“Then say them, Ullomaya, and say them quickly, for neither you nor I know at what moment the summons may come to me to take my place with my fathers in the Mansions of the Sun. Speak freely, therefore, yea, even though you would speak on things forbidden.”
“It was even of a thing forbidden that I would speak, Lord!” the priest replied, taking another step forward and stretching out his hands as though in entreaty. “It was even to seek that permission that I came.”
The Inca’s eyes closed for a moment, and then he opened them again and said with a smile, half of weariness and half of indulgence—
“Say on, then, old friend and good counsellor. For your sake the law of my lips shall be broken for the first and the last time. What is it? Not that which is already resolved? Do not tell me it is that, for the decree is already gone forth, and the last act of my life cannot be the revoking of words that an Inca’s lips have spoken.”
“Yet is it even that, Lord,” said the priest more boldly; “for in this matter only in all the long years that I have served you you have listened to my counsel and taken that of others. Your footsteps are approaching the thresholds of the Mansions of the Sun, and mine are not very far off. Once past them we shall stand side by side in the presence of our Father, and each must give to the Divine Manco an account of that which he has wrought in the land that he gave to our fathers. And you, O Lord, would go into that sublime presence with the guilt of a disobedience lying heavy on your soul.”

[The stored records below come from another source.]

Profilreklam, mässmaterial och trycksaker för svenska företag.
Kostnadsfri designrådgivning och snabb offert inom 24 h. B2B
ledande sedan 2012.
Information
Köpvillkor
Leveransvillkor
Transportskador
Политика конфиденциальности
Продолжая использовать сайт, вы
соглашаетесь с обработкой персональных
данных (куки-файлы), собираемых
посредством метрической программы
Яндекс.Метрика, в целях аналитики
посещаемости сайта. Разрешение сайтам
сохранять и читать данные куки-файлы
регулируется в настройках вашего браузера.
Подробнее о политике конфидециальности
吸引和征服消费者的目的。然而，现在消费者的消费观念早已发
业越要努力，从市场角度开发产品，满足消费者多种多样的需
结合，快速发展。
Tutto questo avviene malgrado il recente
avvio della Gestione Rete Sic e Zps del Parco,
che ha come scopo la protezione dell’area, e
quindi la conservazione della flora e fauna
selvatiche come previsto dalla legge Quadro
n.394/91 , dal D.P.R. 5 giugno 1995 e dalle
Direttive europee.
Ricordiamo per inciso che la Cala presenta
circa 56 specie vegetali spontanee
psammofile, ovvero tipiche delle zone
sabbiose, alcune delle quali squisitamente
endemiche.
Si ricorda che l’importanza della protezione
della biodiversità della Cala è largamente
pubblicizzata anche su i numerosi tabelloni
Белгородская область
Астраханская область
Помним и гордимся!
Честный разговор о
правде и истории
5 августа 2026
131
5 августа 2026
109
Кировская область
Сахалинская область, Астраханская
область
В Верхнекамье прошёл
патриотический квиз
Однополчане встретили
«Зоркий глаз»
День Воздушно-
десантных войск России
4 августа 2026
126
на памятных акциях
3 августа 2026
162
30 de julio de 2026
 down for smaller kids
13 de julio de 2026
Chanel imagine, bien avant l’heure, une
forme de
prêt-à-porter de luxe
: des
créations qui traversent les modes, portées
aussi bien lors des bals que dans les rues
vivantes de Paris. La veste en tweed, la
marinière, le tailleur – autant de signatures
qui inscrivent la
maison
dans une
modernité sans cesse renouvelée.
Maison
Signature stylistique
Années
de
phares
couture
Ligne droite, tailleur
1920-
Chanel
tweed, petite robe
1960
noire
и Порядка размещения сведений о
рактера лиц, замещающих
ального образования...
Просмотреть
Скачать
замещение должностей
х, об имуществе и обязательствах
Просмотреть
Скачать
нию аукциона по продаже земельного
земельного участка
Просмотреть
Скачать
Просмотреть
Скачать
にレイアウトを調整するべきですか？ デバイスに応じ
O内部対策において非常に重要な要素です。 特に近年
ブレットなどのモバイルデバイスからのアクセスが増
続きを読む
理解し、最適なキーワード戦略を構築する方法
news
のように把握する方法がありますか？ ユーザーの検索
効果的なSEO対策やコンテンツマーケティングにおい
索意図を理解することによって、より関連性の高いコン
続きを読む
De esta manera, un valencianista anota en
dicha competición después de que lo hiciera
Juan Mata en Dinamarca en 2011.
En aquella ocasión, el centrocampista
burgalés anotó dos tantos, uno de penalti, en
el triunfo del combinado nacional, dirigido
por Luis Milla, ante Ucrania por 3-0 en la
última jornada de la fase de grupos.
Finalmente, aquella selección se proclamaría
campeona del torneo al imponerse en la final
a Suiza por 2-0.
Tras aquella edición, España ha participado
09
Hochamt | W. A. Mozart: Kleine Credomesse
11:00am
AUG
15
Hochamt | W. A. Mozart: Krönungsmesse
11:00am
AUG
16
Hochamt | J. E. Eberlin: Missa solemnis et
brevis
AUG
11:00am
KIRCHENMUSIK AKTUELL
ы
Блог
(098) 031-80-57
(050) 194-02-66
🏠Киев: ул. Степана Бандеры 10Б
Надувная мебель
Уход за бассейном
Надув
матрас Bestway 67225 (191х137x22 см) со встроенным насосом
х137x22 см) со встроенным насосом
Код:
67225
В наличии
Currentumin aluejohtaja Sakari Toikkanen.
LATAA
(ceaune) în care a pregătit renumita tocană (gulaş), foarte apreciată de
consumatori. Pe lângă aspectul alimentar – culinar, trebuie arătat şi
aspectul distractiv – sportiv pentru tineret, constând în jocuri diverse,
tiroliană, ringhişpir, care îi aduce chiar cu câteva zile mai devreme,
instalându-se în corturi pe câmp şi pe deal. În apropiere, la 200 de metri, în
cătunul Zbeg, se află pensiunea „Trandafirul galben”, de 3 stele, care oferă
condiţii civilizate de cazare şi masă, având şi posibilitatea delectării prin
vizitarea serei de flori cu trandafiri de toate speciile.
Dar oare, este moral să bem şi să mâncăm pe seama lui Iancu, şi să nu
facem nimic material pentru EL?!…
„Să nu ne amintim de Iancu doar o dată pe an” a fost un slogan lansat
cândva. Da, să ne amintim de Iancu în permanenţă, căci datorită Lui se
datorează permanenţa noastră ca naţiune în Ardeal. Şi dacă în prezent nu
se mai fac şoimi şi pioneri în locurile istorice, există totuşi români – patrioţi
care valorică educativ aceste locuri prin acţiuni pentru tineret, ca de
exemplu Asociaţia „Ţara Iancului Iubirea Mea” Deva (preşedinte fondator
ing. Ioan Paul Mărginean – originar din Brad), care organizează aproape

As the priest said these last words in a low and yet unfaltering tone a light seemed to kindle in the dying despot’s eyes, a faint flush rose into his cheeks, and his hands caught nervously at the bed-coverings as he said with the ghost of the voice that had once rung high above the clamour of battle—
“Only one man in the land of Tavantinsuyu dare say that to me, Ullomaya, and even he scarce dare say it to me save on my death-bed.”
“The Son of the Sun is still Lord of the land, and his word could still send me to the doom of those who disobey!”[2] said the priest, crossing his hands over his breast again and bending low before his master.
“Nevertheless, for the sake of the love I bear you, say on!” said the Inca.